Financial highlights

  • Full-year 2025 revenue up 19.7% to €1.19 billion (22.6% FX-adjusted); subscription and SaaS revenue up 55.6% to €858.7 million (55.6% FX-adjusted).

  • Annual recurring revenue (ARR) grew by 17.6% (22.9% FX-adjusted) in Q4 2025, reaching €1,199.2 million.

  • EBITDA rose 23.3% to €371.1 million (28.9% FX-adjusted), with a margin of 31.2%.

  • Earnings per share increased 23.9% to €1.88; EPS before PPA up 23.5% to €2.15.

  • Free cash flow before M&A up 32.7% to €389.5 million; cash conversion at 108.6%.

  • Net debt/EBITDA below 1x; equity ratio at 45.6%; net cash position improved to €252.0 million.

Outlook and guidance

  • 2026 guidance: organic revenue growth of 14–15% at constant currency, EBITDA margin of 32–33%.

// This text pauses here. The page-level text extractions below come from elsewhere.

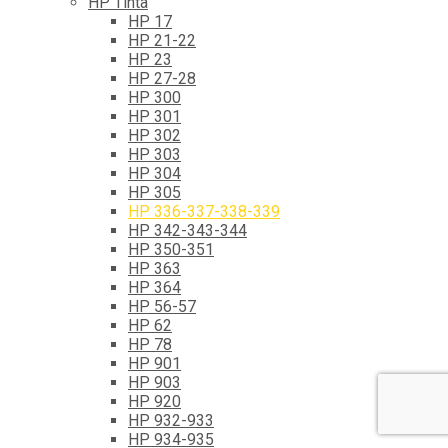
HP Tinta
HP 17
HP 21-22
HP 23
HP 27-28
HP 300
HP 301
HP 302
HP 303
HP 304
HP 305
HP 336-337-338-339
HP 342-343-344
HP 350-351
HP 363
HP 364
HP 56-57
HP 62
HP 78
HP 901
HP 903
HP 920
HP 932-933
HP 934-935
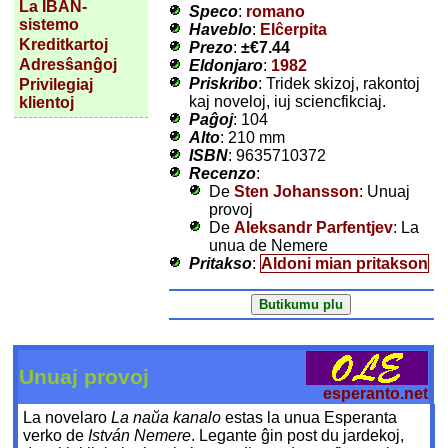
La IBAN-
Speco
:
romano
sistemo
Haveblo
:
Elĉerpita
Kreditkartoj
Prezo
:
±
€7.44
Adresŝanĝoj
Eldonjaro
:
1982
Priskribo
: Tridek skizoj, rakontoj
Privilegiaj
kaj noveloj, iuj sciencfikciaj.
klientoj
Paĝoj
: 104
Alto
: 210 mm
ISBN
: 9635710372
Recenzo
:
De
Sten Johansson
: Unuaj
provoj
De
Aleksandr Parfentjev
: La
unua de Nemere
Pritakso
:
Aldoni mian pritakson
Unuaj provoj
esperanto.net
La novelaro
La naŭa kanalo
estas la unua Esperanta
verko de
István Nemere
. Legante ĝin post du jardekoj,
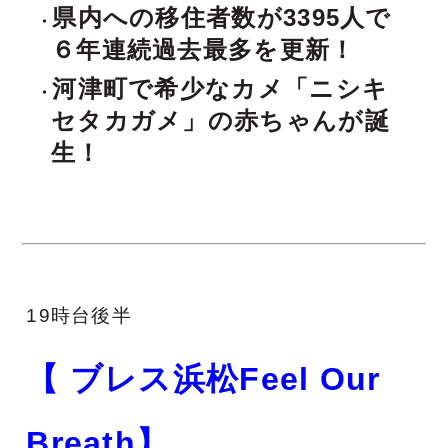
県内への移住者数が3395人で
６年連続過去最多を更新！
河津町で希少なカメ「ニシキ
セタカガメ」の赤ちゃんが誕
生
！
1
9時台後半
【 ブレス浜松Feel Our
Breath】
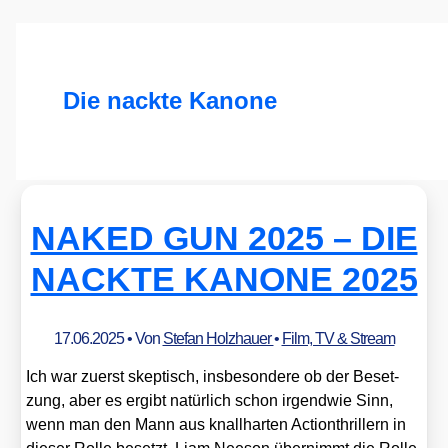
Die nackte Kanone
NAKED GUN 2025 – DIE
NACKTE KANONE 2025
17.06.2025
• Von
Stefan Holzhauer
•
Film, TV & Stream
Ich war zuerst skep­tisch, ins­be­son­de­re ob der Beset­
zung, aber es ergibt natür­lich schon irgend­wie Sinn,
wenn man den Mann aus knall­har­ten Action­thril­lern in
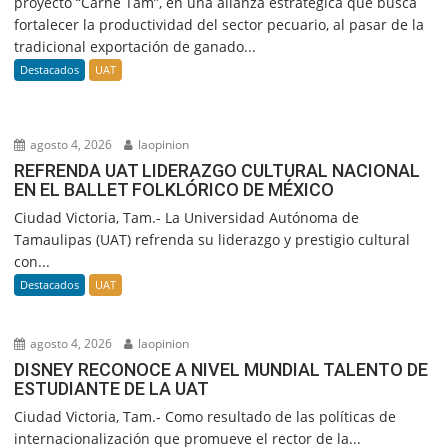
proyecto “Carne Tam”, en una alianza estratégica que busca
fortalecer la productividad del sector pecuario, al pasar de la
tradicional exportación de ganado...
Destacados
UAT
agosto 4, 2026
laopinion
REFRENDA UAT LIDERAZGO CULTURAL NACIONAL
EN EL BALLET FOLKLÓRICO DE MÉXICO
Ciudad Victoria, Tam.- La Universidad Autónoma de
Tamaulipas (UAT) refrenda su liderazgo y prestigio cultural
con...
Destacados
UAT
agosto 4, 2026
laopinion
DISNEY RECONOCE A NIVEL MUNDIAL TALENTO DE
ESTUDIANTE DE LA UAT
Ciudad Victoria, Tam.- Como resultado de las políticas de
internacionalización que promueve el rector de la...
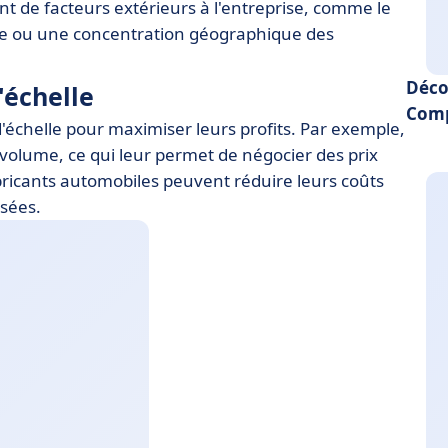
ent de facteurs extérieurs à l'entreprise, comme le
le ou une concentration géographique des
Déco
'échelle
Comp
échelle pour maximiser leurs profits. Par exemple,
olume, ce qui leur permet de négocier des prix
bricants automobiles peuvent réduire leurs coûts
isées.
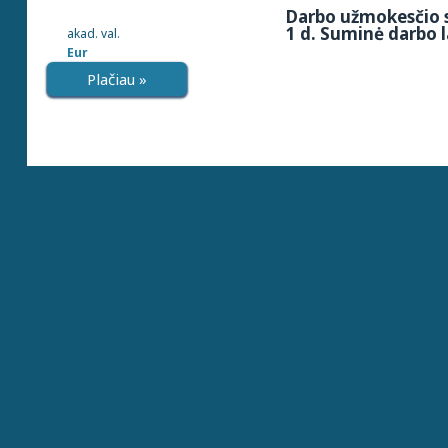
Darbo užmokesčio s
1 d. Suminė darbo l
akad. val.
Eur
Plačiau »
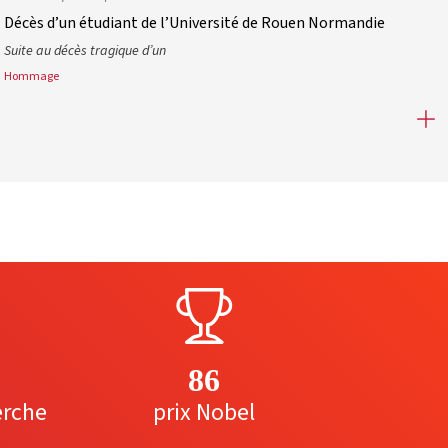
Décès d’un étudiant de l’Université de Rouen Normandie
Suite au décès tragique d’un
Hommage
Décès d’un étudiant de l’Université de Rouen Normandie
86
erche
prix Nobel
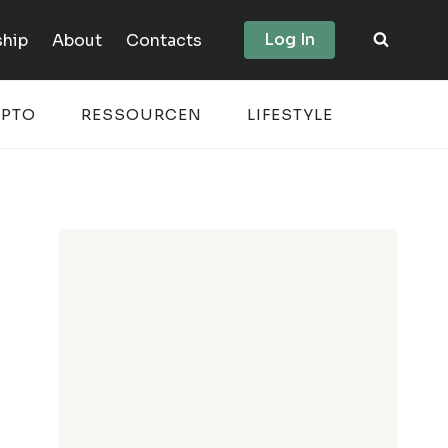
Log In
hip
About
Contacts
YPTO
RESSOURCEN
LIFESTYLE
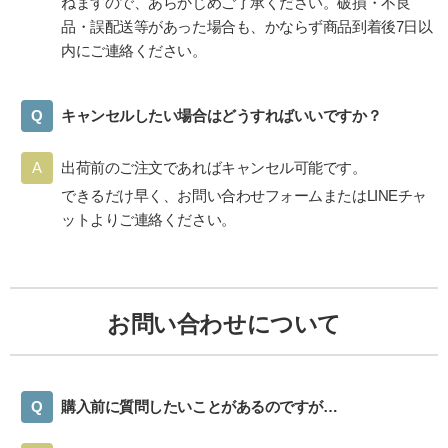
ねますので、あらかじめご了承ください。破損・不良
品・誤配送等があった場合も、かならず商品到着後7日以
内にご連絡ください。
キャンセルしたい場合はどうすればいいですか？
出荷前のご注文であればキャンセル可能です。
できるだけ早く、お問い合わせフォームまたはLINEチャ
ットよりご連絡ください。
お問い合わせについて
購入前に質問したいことがあるのですが…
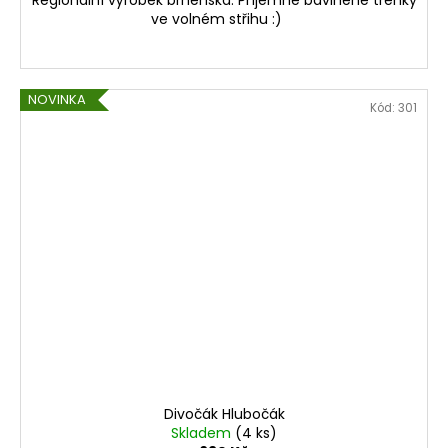
Regionální výrobek brněnska. Příjemné bavlněné trenky
ve volném střihu :)
NOVINKA
Kód:
301
Divočák Hlubočák
Skladem
(4 ks)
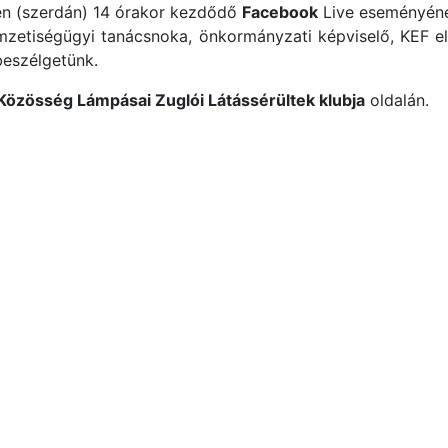
-én (szerdán) 14 órakor kezdődő
Facebook
Live eseményén
mzetiségügyi tanácsnoka, önkormányzati képviselő, KEF el
beszélgetünk.
Közösség Lámpásai Zuglói Látássérültek klubja
oldalán.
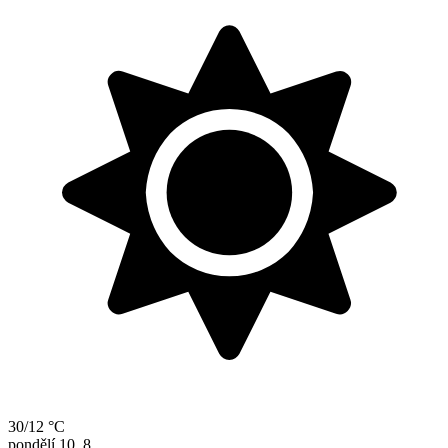
30/12 °C
pondělí
10. 8.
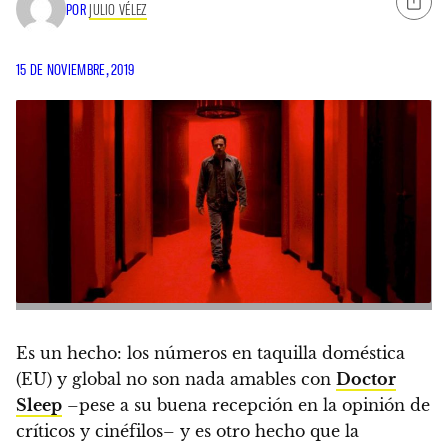
POR
JULIO VÉLEZ
15 DE NOVIEMBRE, 2019
Es un hecho: los números en taquilla doméstica
(EU) y global no son nada amables con
Doctor
Sleep
–pese a su buena recepción en la opinión de
críticos y cinéfilos– y es otro hecho que la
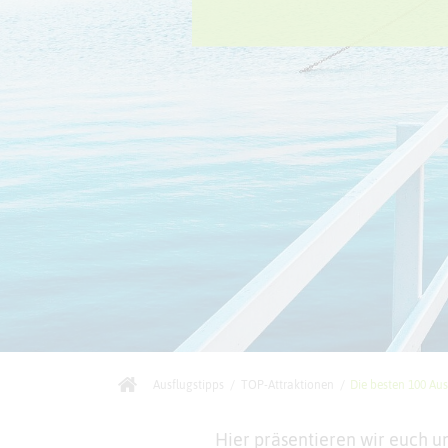
Ausflugstipps
/
TOP-Attraktionen
/
Die besten 100 Aus
Hier präsentieren wir euch u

  • Build segment expected to grow in the low 20% range, Design in high single to low double digits, Manage in low double digits, and Media in high single digits.

  • Guidance assumes stable global economic and industry conditions and no escalation of geopolitical risks.

  • Continued investment in AI, internationalization, and M&A; resilience from subscription/SaaS model.